=== Exercise instructions ===
Copy the data below verbatim, from the line containing "Homicide, Criminal Sexual" through the last line of the data, including both of those lines. Leave out the pictures.
BEGIN Data listing
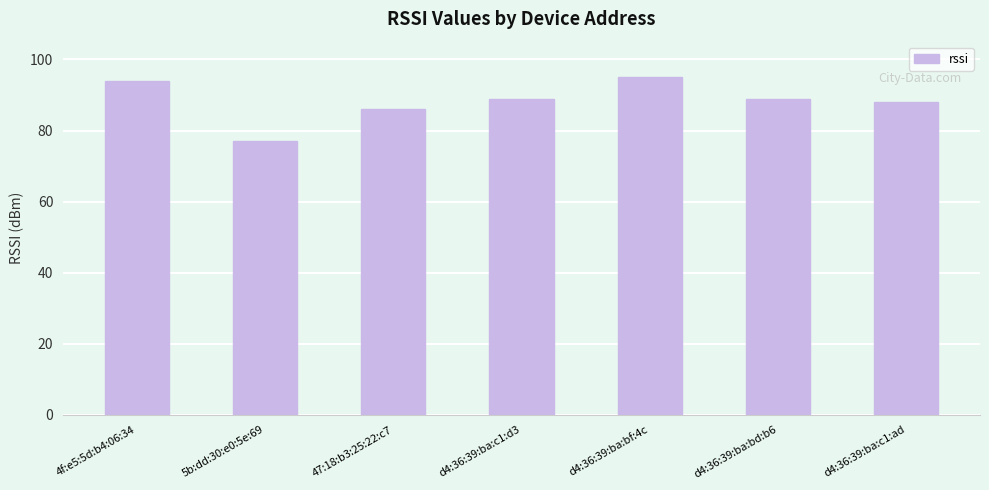

What is the label of the 1st bar from the left?

4f:e5:5d:b4:06:34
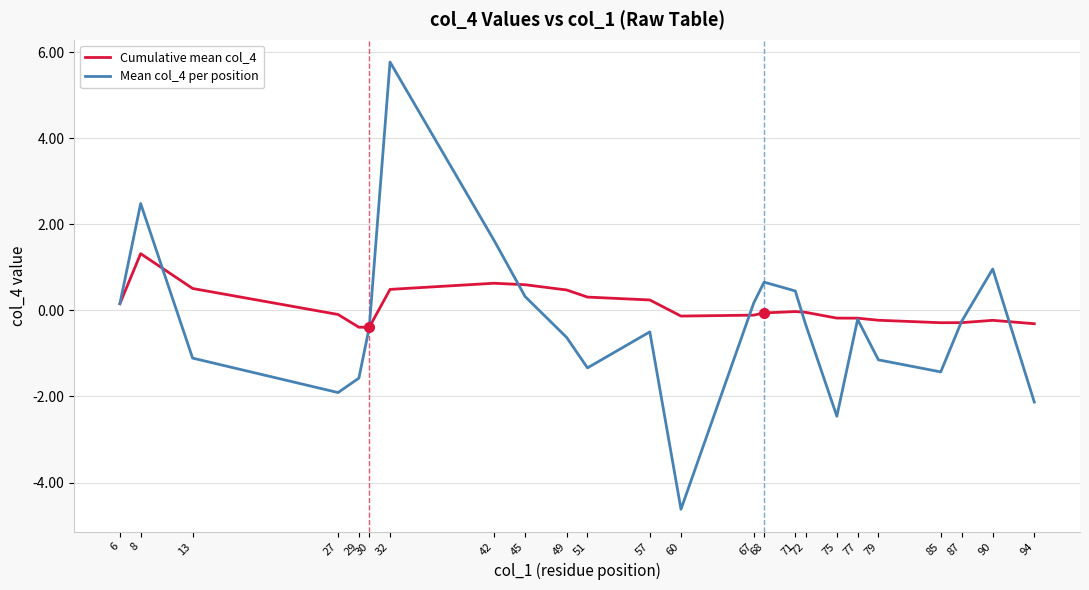

Is it true that Cumulative mean col_4 equals 0.2 at 57?

True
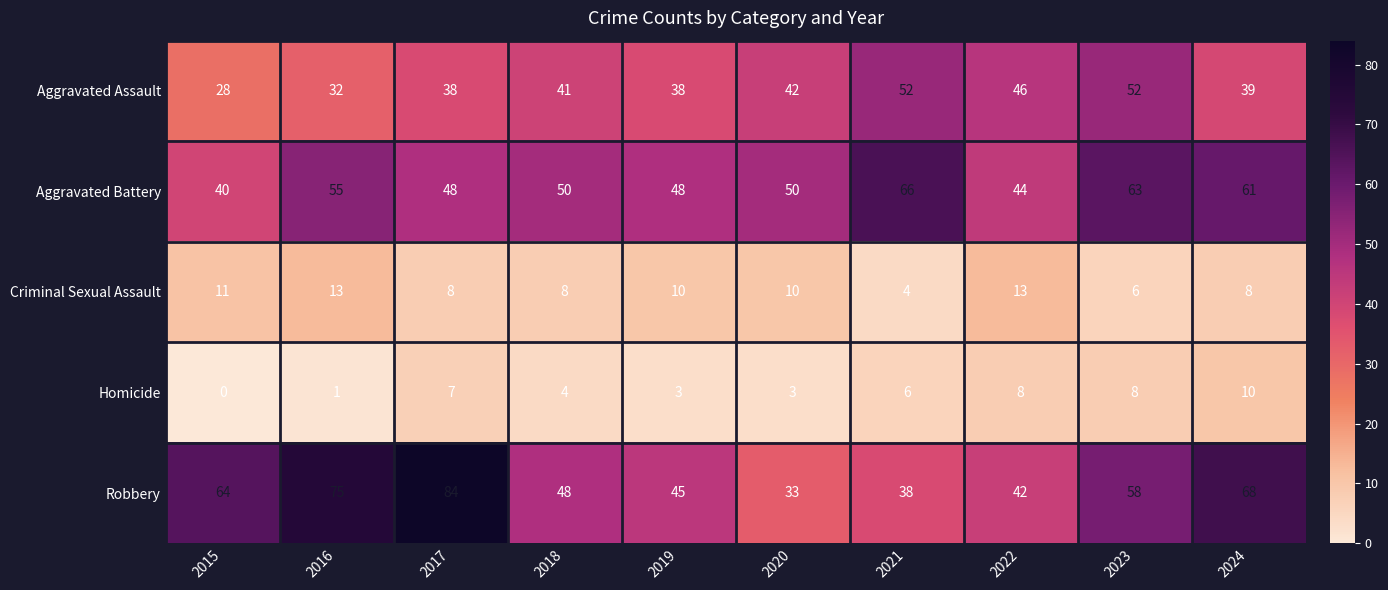

The Robbery series shows 101 at 2015. True or false?

False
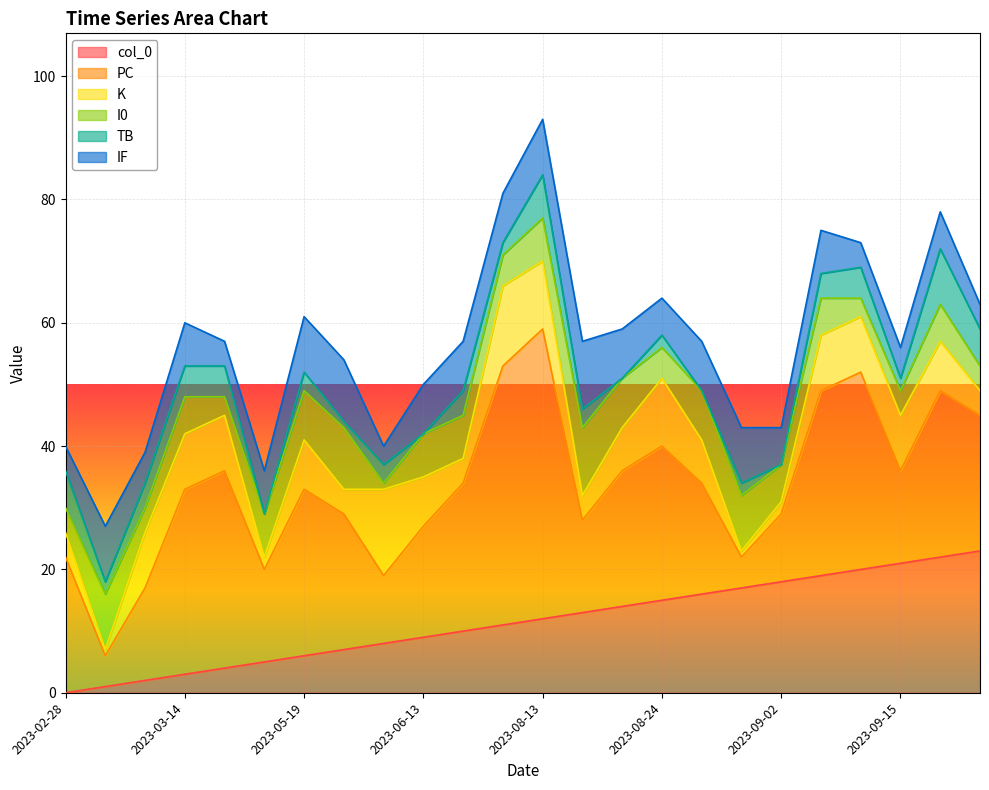

Which series has the widest spread of values?

PC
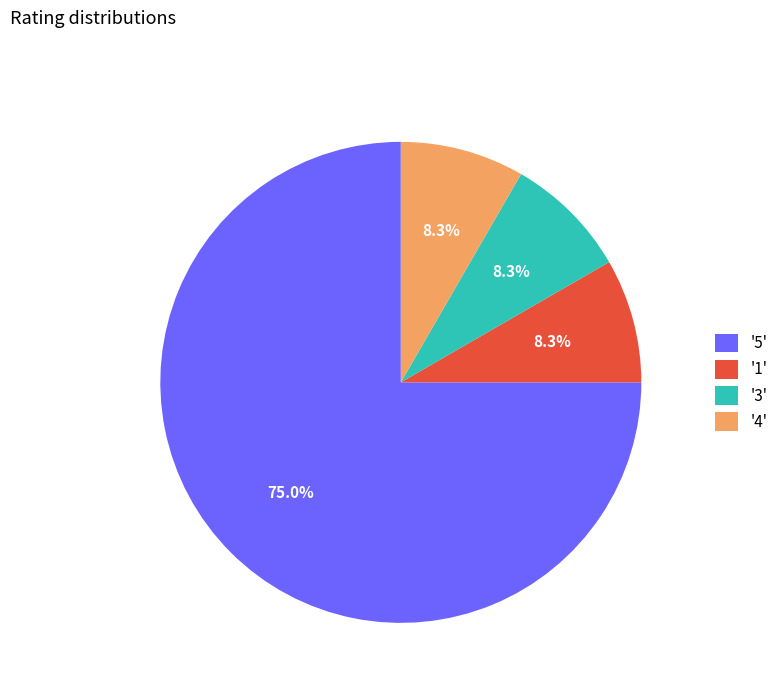

Do '1' and '3' together represent more than half of the pie?

No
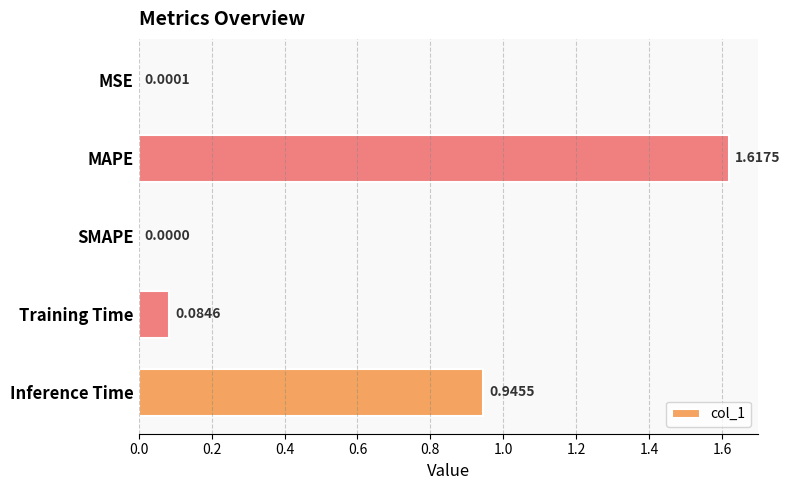

Where is the data nearest to the value 0?

SMAPE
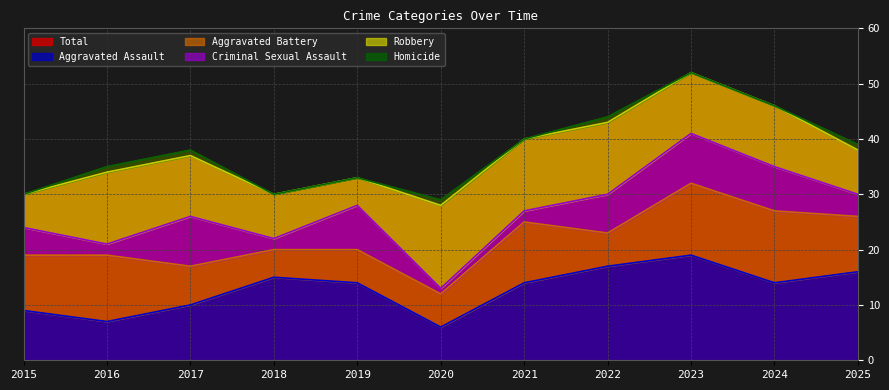

List the series in order of their peak value, lowest first.

Homicide, Criminal Sexual Assault, Aggravated Battery, Robbery, Aggravated Assault, Total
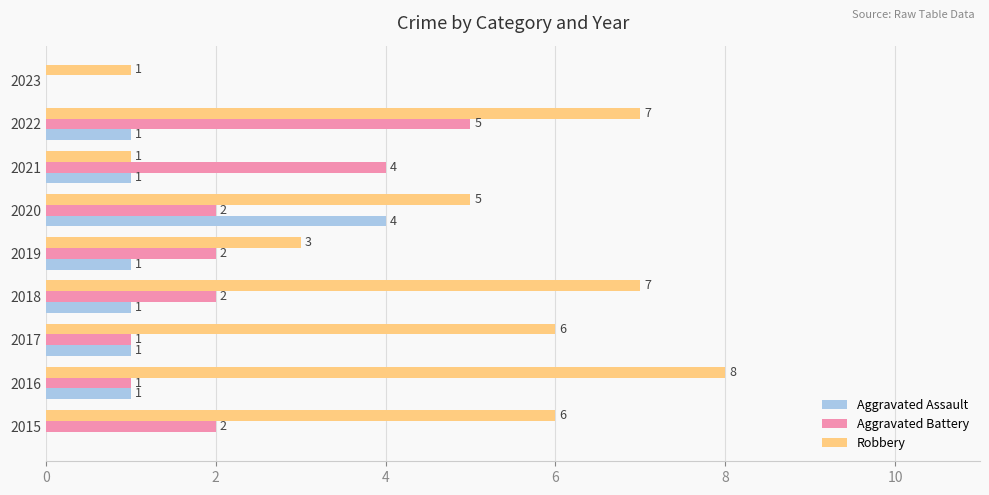

Is it true that Robbery equals 1 at 2023?

True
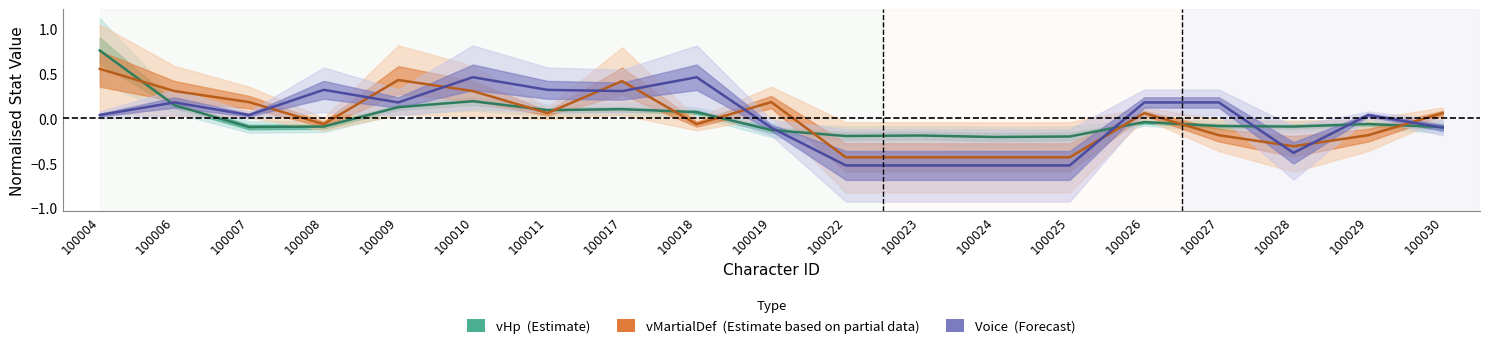

Reading left to right, transcribe all the data shown in this chart.

vHp: 0.8	0.1	-0.1	-0.1	0.1	0.2	0.1	0.1	0.1	-0.1	-0.2	-0.2	-0.2	-0.2	-0.0	-0.1	-0.1	-0.1	-0.1
vMartialDef: 0.6	0.3	0.2	-0.1	0.4	0.3	0.1	0.4	-0.1	0.2	-0.4	-0.4	-0.4	-0.4	0.1	-0.2	-0.3	-0.2	0.1
Voice: 0.0	0.2	0.0	0.3	0.2	0.5	0.3	0.3	0.5	-0.1	-0.5	-0.5	-0.5	-0.5	0.2	0.2	-0.4	0.0	-0.1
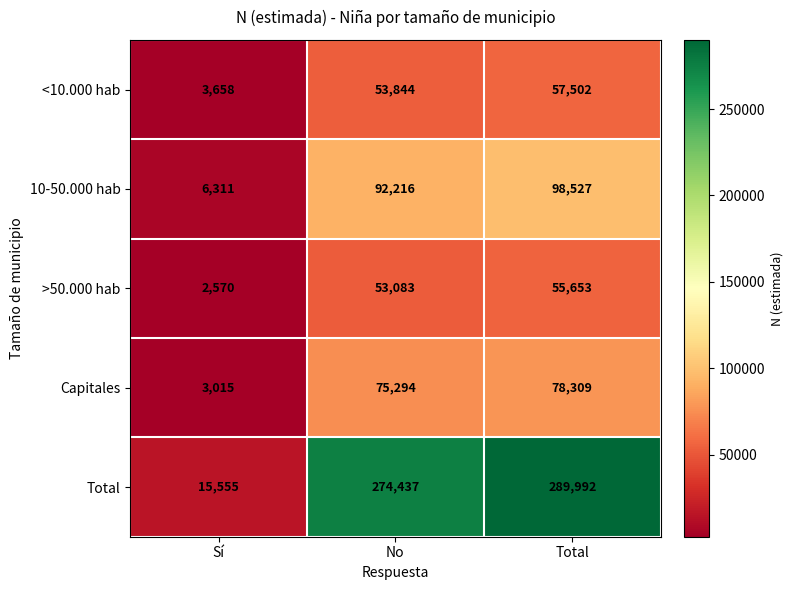

What is the smallest value displayed?

2570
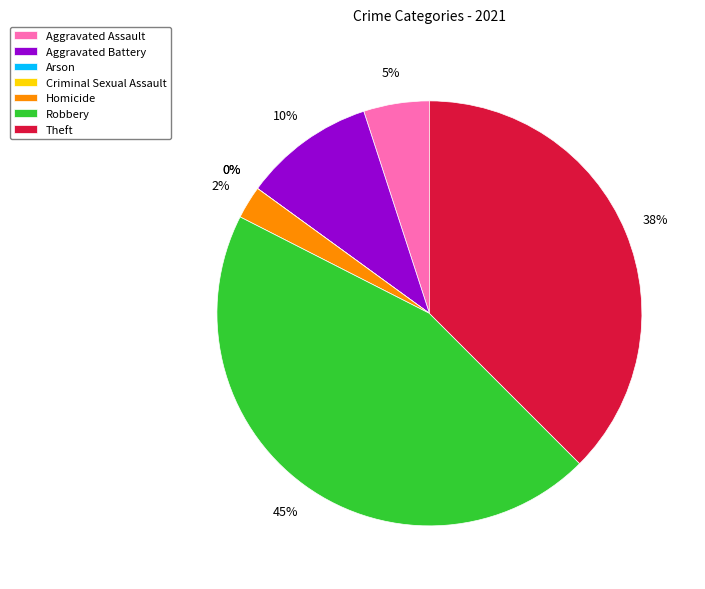

Does Homicide account for over 50% of the chart?

No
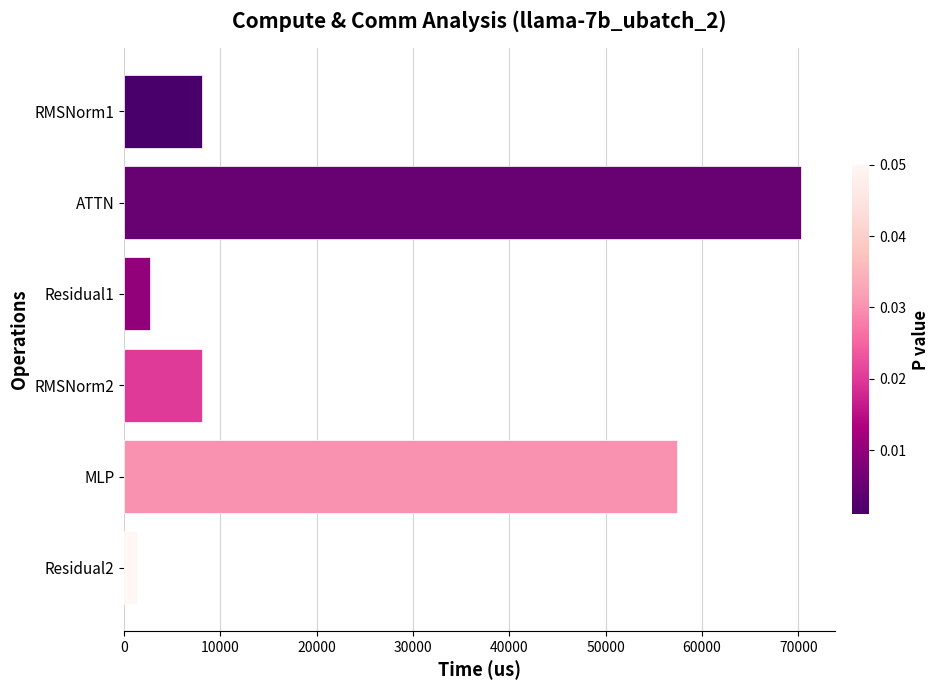

Are the bars horizontal?

Yes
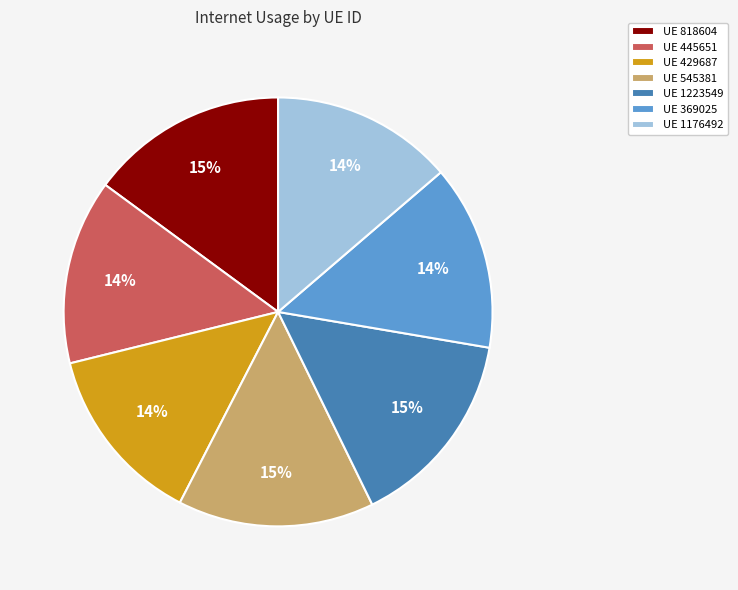

Does UE 369025 represent more than half of the total?

No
END Data listing
=== Written answer ===
Homicide, Criminal Sexual Assault, Aggravated Battery, Robbery, Aggravated Assault, Total

Is it true that Robbery equals 1 at 2023?

True

Reading left to right, transcribe all the data shown in this chart.

vHp: 0.8	0.1	-0.1	-0.1	0.1	0.2	0.1	0.1	0.1	-0.1	-0.2	-0.2	-0.2	-0.2	-0.0	-0.1	-0.1	-0.1	-0.1
vMartialDef: 0.6	0.3	0.2	-0.1	0.4	0.3	0.1	0.4	-0.1	0.2	-0.4	-0.4	-0.4	-0.4	0.1	-0.2	-0.3	-0.2	0.1
Voice: 0.0	0.2	0.0	0.3	0.2	0.5	0.3	0.3	0.5	-0.1	-0.5	-0.5	-0.5	-0.5	0.2	0.2	-0.4	0.0	-0.1

What is the smallest value displayed?

2570

Does Homicide account for over 50% of the chart?

No

Are the bars horizontal?

Yes

Does UE 369025 represent more than half of the total?

No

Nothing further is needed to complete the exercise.